Human genome annotation will be updated every 2 months

NCBI will be updating the human genome RefSeq annotation more frequently to incorporate improvements made to genes and transcripts by RefSeq curation experts. Faster updates will allow us to include the latest datasets.

In the past, we’ve produced a full re-annotation of the human genome about once a year. The last full annotation, Homo sapiens Annotation Release 109, was in March 2018. A full annotation is produced by two main processes:

  1. Placement of known RefSeq transcripts on the genome
  2. Prediction of new gene and transcript models by Gnomon

Going forward, we’ve added an update process that will incorporate the newest curated RefSeq transcripts, functional element annotations, and other improvements, but leave the model dataset the same except where they’ve been superseded by curated RefSeqs or other review. This simplified process will allow us to update the genome annotation at higher frequency for organisms where we have extensive ongoing curation efforts. We plan to update the annotation on the human reference assembly every two months. Annotation updates will be named with a date suffix, like “Annotation Release 109.20190320”.

The updated annotation will be visible on the RefSeq chromosomes and other assembly sequences in Entrez Nucleotide and NCBI Gene, and it will be available for download.
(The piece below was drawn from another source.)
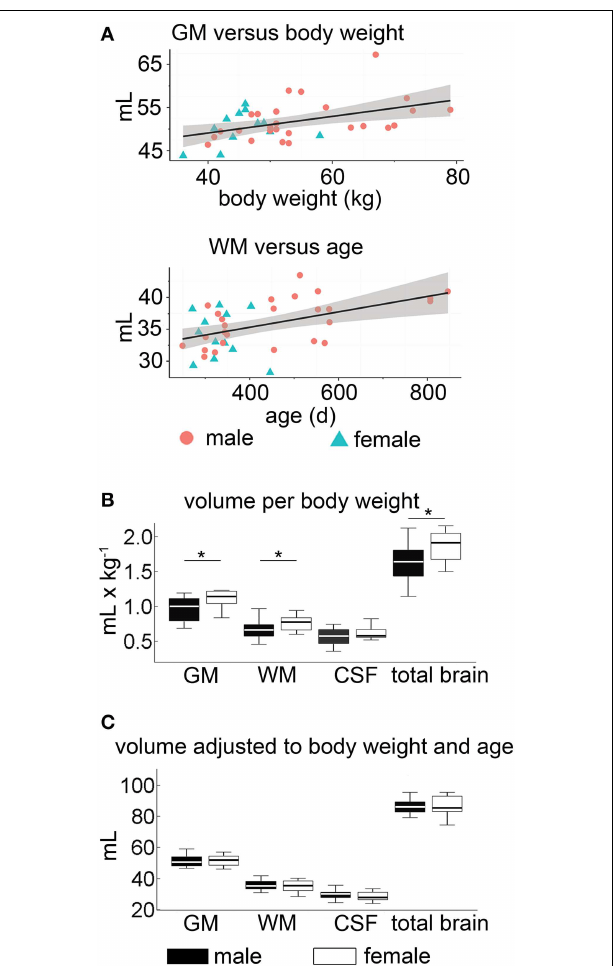
FIGURE 7 | Volumetric analyses within the proof-of-principle study. (A) The correlation of body weight on GM and age on white matter WM volumes, respectively, showed a slight positive correlation. (B) Sex differences: significant tissue volume differences of GM and WM were observable between male (black) and female (white) sheep when normalized to BW ( * p < 0 . 05 ). (C) When simultaneously accounting for the effect of body weight and age in a linear model, no statistical differences of the absolute adjusted brain tissue volume between the sexes were detectable ( p > 0 . 05 ). The box plots show 95% confidence interval, 25/75% quartile and median. GM, gray matter; WM, white matter; CSF,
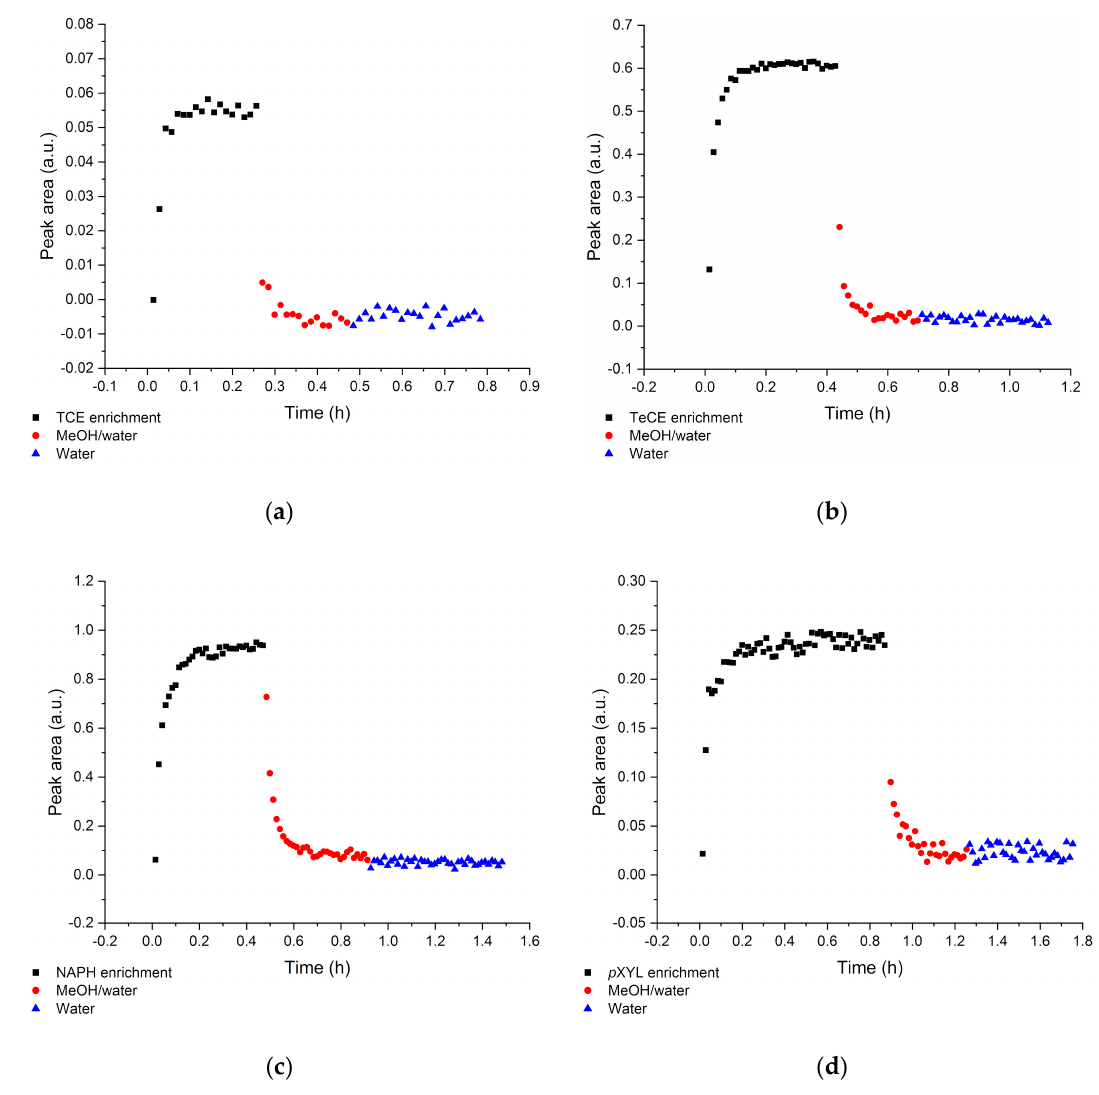
Figure 7. Entire measurement cycle exemplarily shown for ( a ) TCE (15 ppm), ( b ) TeCE (15 ppm), ( c ) ( c ) NAPH (25 ppm), and ( d ) p XYL (25 ppm). Black: enrichment of analyte into E / P-co polymer layer, NAPH (25 ppm), and ( d ) p XYL (25 ppm). Black: enrichment of analyte into E/P-co polymer layer, red: red: regeneration of polymer membrane using MeOH / water, and blue: flushing with water to remove regeneration of polymer membrane using MeOH/water, and blue: flushing with water to remove residual residual MeOH.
It will also become the default NCBI annotation track in the Genome Data Viewer, with the original full annotation available for selection in the Genes track set.

We’ll post another announcement on NCBI Insights when the first updated annotation of GRCh38.p13 is ready to help drive your research.

5 thoughts on “Human genome annotation will be updated every 2 months

  1. Dear NCBI, great news indeed. Could you comment on the fact that annotations can live both on the primary assembly and patches; are those synchronised in any way? Or could we imagine that the annotations (transcript wise) on the patches are more accurate than those on the primary?